One day several years before that encounter, I went on a Saturday to pray at the shrine. Mother Cabrini's body is interred in a glass coffin, over which the altar is built. As I knelt in a pew, the Latina charwoman, who spoke no English, put down her mop, came over to me, took my hand, and led me up to the altar, normally roped off from the public. She had me kneel down before it and placed my hand on the glass; it was vibrating.
Next door to the church and high school is the former Saint Elizabeth's Hospital, where Maria Callas, who grew up in the neighborhood, recovered from a badly broken leg after being hit by a car (it's now co-ops).
This is also the sixth anniversary of my first date with my husband, which took place at the Oyster Bar at Grand Central Terminal.
5 comments:
My husband worked with a guy whose father knew Mother Cabrini. He described her as "old school." Not original, but apparently she had an iron will.
I bet she did! You can tell by the hard set of her jaw in photos of her.
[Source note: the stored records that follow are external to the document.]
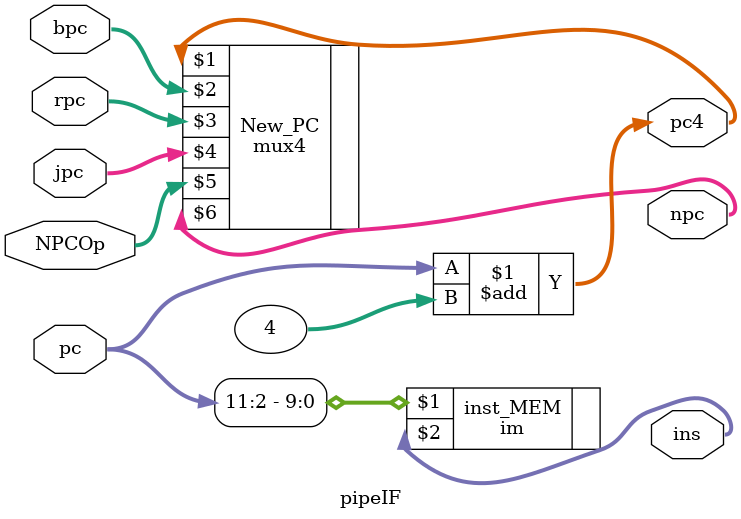
<source format=v>
`include "mux.v"
`include "im.v"

module pipeIF(NPCOp,pc,bpc,rpc,jpc,pc4,npc,ins);

input [1:0] NPCOp;
input [31:0] pc,bpc,rpc,jpc;
output [31:0] ins,npc,pc4;

mux4 New_PC(pc4,bpc,rpc,jpc,NPCOp,npc);
assign pc4=pc+4;
im inst_MEM(pc[11:2],ins);

endmodule


</source>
Like all saints, she was very tough.
Perhaps it would help to know that the Hebrew sense of the word "saved" is beyond tense: I am saved, I was saved, I will be saved. Your conversion, as dramatic as it was, began with your baptism.
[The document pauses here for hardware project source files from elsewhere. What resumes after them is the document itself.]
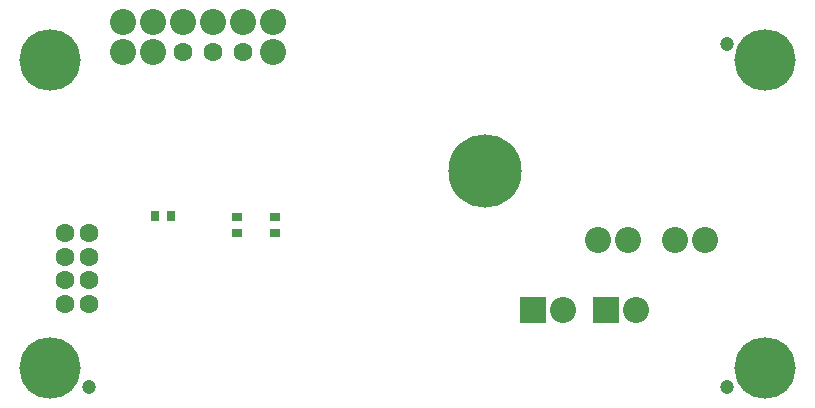
<source format=gts>
G04 Layer_Color=8388736*
%FSLAX44Y44*%
%MOMM*%
G71*
G01*
G75*
%ADD23C,1.2000*%
%ADD24R,0.9000X0.8000*%
%ADD25R,0.8000X0.9000*%
%ADD26C,2.2032*%
%ADD27C,1.6032*%
%ADD28R,2.2032X2.2032*%
%ADD29C,5.2032*%
%ADD30C,6.2032*%
D23*
X611070Y302758D02*
D03*
Y12758D02*
D03*
X71070D02*
D03*
D24*
X196618Y142665D02*
D03*
Y156665D02*
D03*
X228954Y142665D02*
D03*
Y156665D02*
D03*
D25*
X140806Y157109D02*
D03*
X126806D02*
D03*
D26*
X99739Y321377D02*
D03*
Y295977D02*
D03*
X125139Y321377D02*
D03*
Y295977D02*
D03*
X150539Y321377D02*
D03*
X175939D02*
D03*
X201339D02*
D03*
X226739Y295977D02*
D03*
Y321377D02*
D03*
X527149Y136673D02*
D03*
X501749D02*
D03*
X592649D02*
D03*
X567249D02*
D03*
X534290Y77841D02*
D03*
X472752Y77963D02*
D03*
D27*
X150539Y295977D02*
D03*
X175939D02*
D03*
X201339D02*
D03*
X51070Y82758D02*
D03*
X71070D02*
D03*
X51070Y102758D02*
D03*
X71070D02*
D03*
X51070Y122758D02*
D03*
X71070D02*
D03*
X51070Y142758D02*
D03*
X71070D02*
D03*
D28*
X508890Y77841D02*
D03*
X447352Y77963D02*
D03*
D29*
X643230Y28958D02*
D03*
X38230Y28958D02*
D03*
X643230Y288958D02*
D03*
X38230D02*
D03*
D30*
X406749Y195673D02*
D03*
M02*

</source>
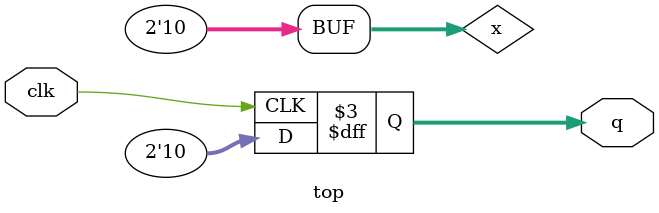
<source format=v>
module top(input clk, output reg [1:0] q);
	wire [1:0] x = 2'b10;
	always @(posedge clk)
		q <= x & 2'b11;
endmodule

</source>
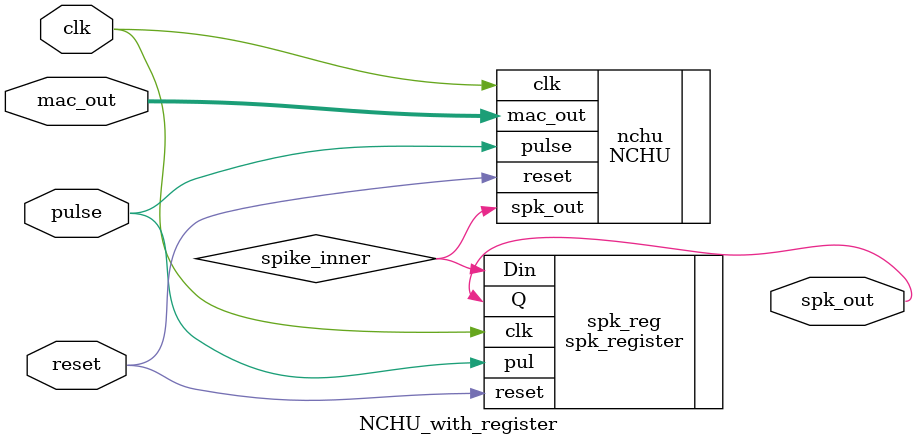
<source format=v>
`timescale 1ns / 1ps

module NCHU_with_register(input [7:0] mac_out, output spk_out, input clk, input pulse, input reset);
wire spike_inner;
 NCHU nchu(.mac_out(mac_out), .spk_out(spike_inner), .clk(clk), .pulse(pulse),.reset(reset));
 spk_register spk_reg(.Din(spike_inner), .clk(clk), .reset(reset), .Q(spk_out), .pul(pulse));
endmodule


</source>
TQ, I'm reading Newman's Apologia pro vita sua right now, and he says the same thing: that salvation is initiated with baptism. He does contrast the Catholic lack of certainty in one's salvation with the Protestant idea that once one is justified, one can rest easy. And he also says that Protestants believe that justification conveys some sort of almost material sensation in the soul, so that when you're saved, you know it -- a feeling that we don't have. I suppose on the one hand, our salvation is never in question, because of Christ's sacrifice, but on the other, it's always in doubt, because of our own choices and behavior.